The whole fob-watch thing was a brilliant solution to the ‘you’re the last of your kind/you are not alone’ paradox. The Master survived because at the time of the destruction of the Time Lords, he wasn’t one. He had gone into hiding, having re-booted himself as a human, with his true identity hidden stored as a “data backup” in the watch (just as the Doctor had done in Human Nature). A neat solution. Of course, we don’t know how he got out of the last mess we saw him in (being thrown into the Eye of Harmoney in the 1996 Doctor Who TV movie), nor do we know why he felt that he needed to hide.
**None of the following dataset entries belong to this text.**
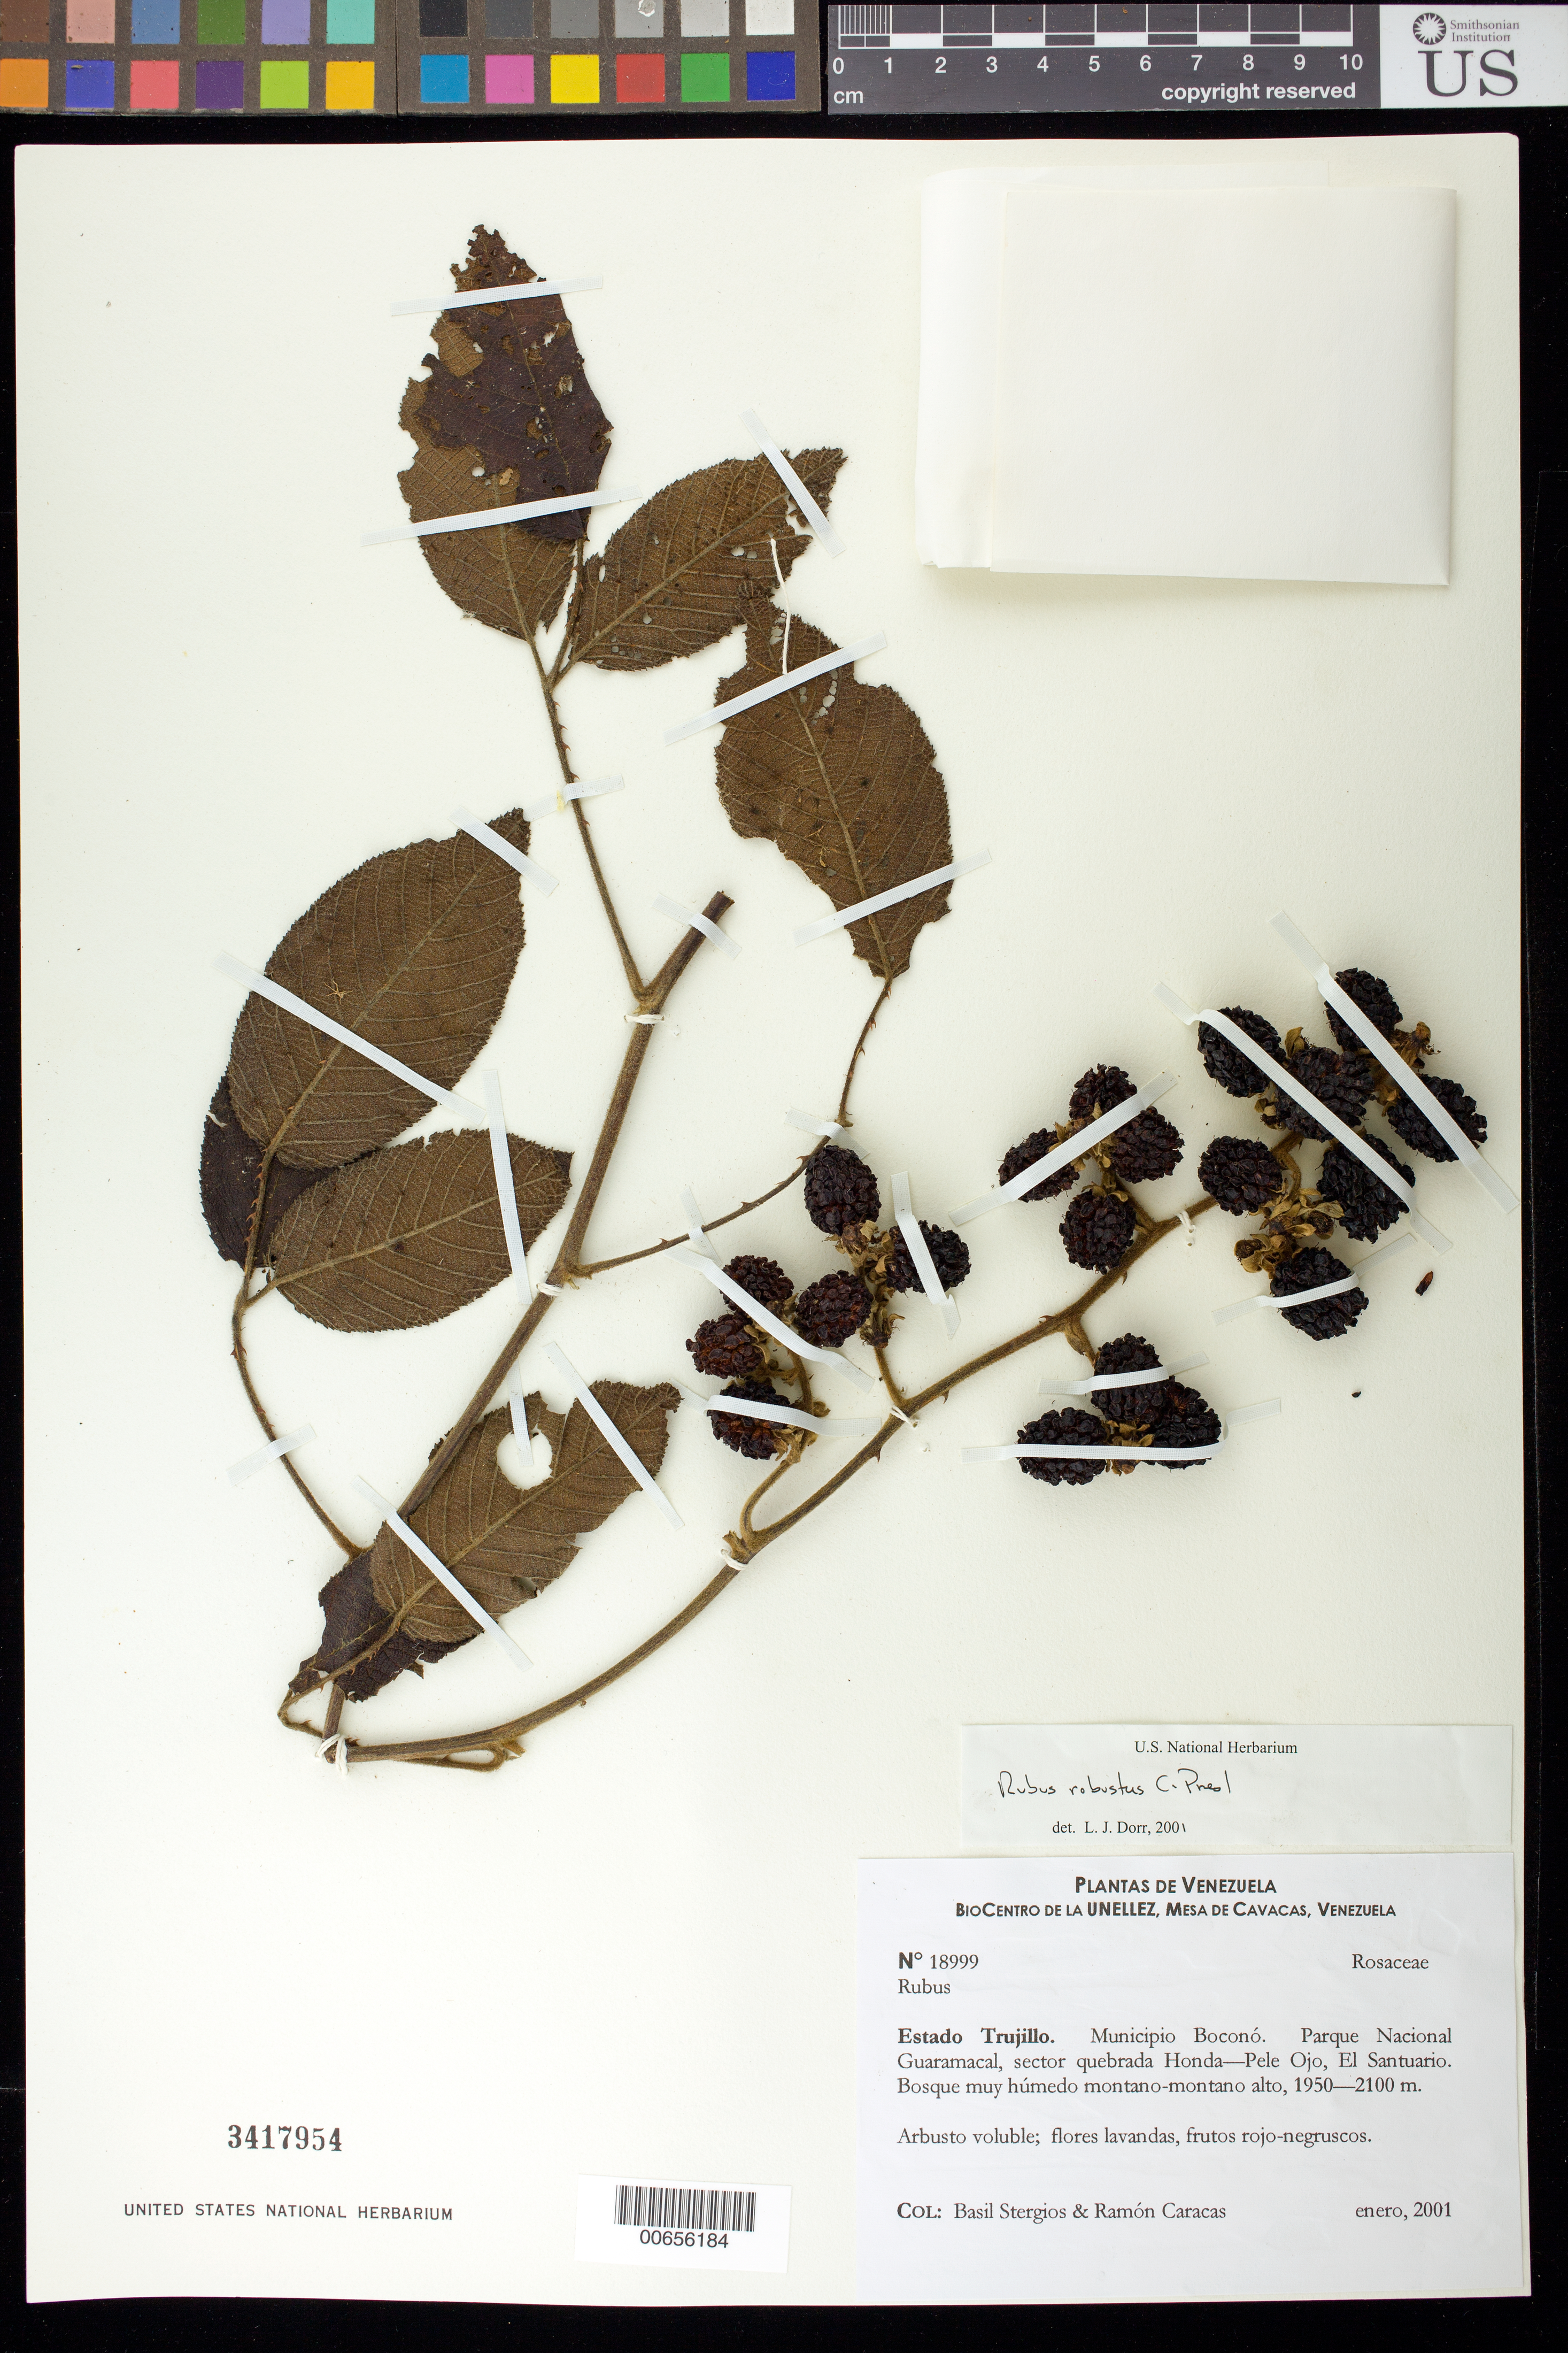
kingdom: Plantae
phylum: Tracheophyta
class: Magnoliopsida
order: Rosales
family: Rosaceae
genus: Rubus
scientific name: Rubus robustus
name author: C. Presl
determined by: Dorr, L. J., (BOT), Smithsonian Institution - National Museum of Natural History (UNITED STATES)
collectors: B. G. Stergios & R. Caracas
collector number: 18999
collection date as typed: Jan 2001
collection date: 2001-01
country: Venezuela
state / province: Trujillo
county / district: Boconó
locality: Parque Nacional Guaramacal, sector quebrada Honda-Pele Ojo, El Santuario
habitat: Bosque muy húmedo montano-montano alto.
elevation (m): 1950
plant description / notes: F, NY, PORT, US, VEN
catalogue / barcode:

But that’s cool — some mystery is always a good thing.
The regenerated Master, played by John Simm (AKA “Mister Saxon”) looks to be, to quote Jack’s assessment of the 10th Doctor, “cheeky” — far more snarky and almost playful than any of the previous dead-serious incarnations:
“Why don’t we stop and have a nice little chat while I tell you all my plans and you work out a way to stop me…. I don’t think!”
It was also nifty to hear about how Jack had gotten from the future to present day Cardiff (explaining along the way why we had flashbacks of him in World War 1 in Torchwood.)….and, more importantly, why the Doctor left him in the first place. The idea that the Doctor’s Time Lord senses make him AFRAID of Jack, because Jack is “wrong” is very, very cool.
“You’re a fixed point in time and space. Unchanging. A Fact. You shouldn’t be.”
The fact that this ended on a cliffhanger, making it our first “three parter” in the new show, was unannounced — but it doesn’t really matter. The final two-parter is the real story. This was just the set-up. (Plus, the “cliffhanger” is a false one — the gun is on the mantlepiece already — anybody watching the episode knows that the Doctor is going to repair Jack’s “burned out” Time-Travel wrist-thingie that they made sure to show us, and they’ll use it to travel to present-day London because Martha recognized The Master’s voice as Saxon’s.)
So, the short version: Negligible, unimportant plot, serving as a mise-en-place for the serving up of some tasty character and continuity nifties.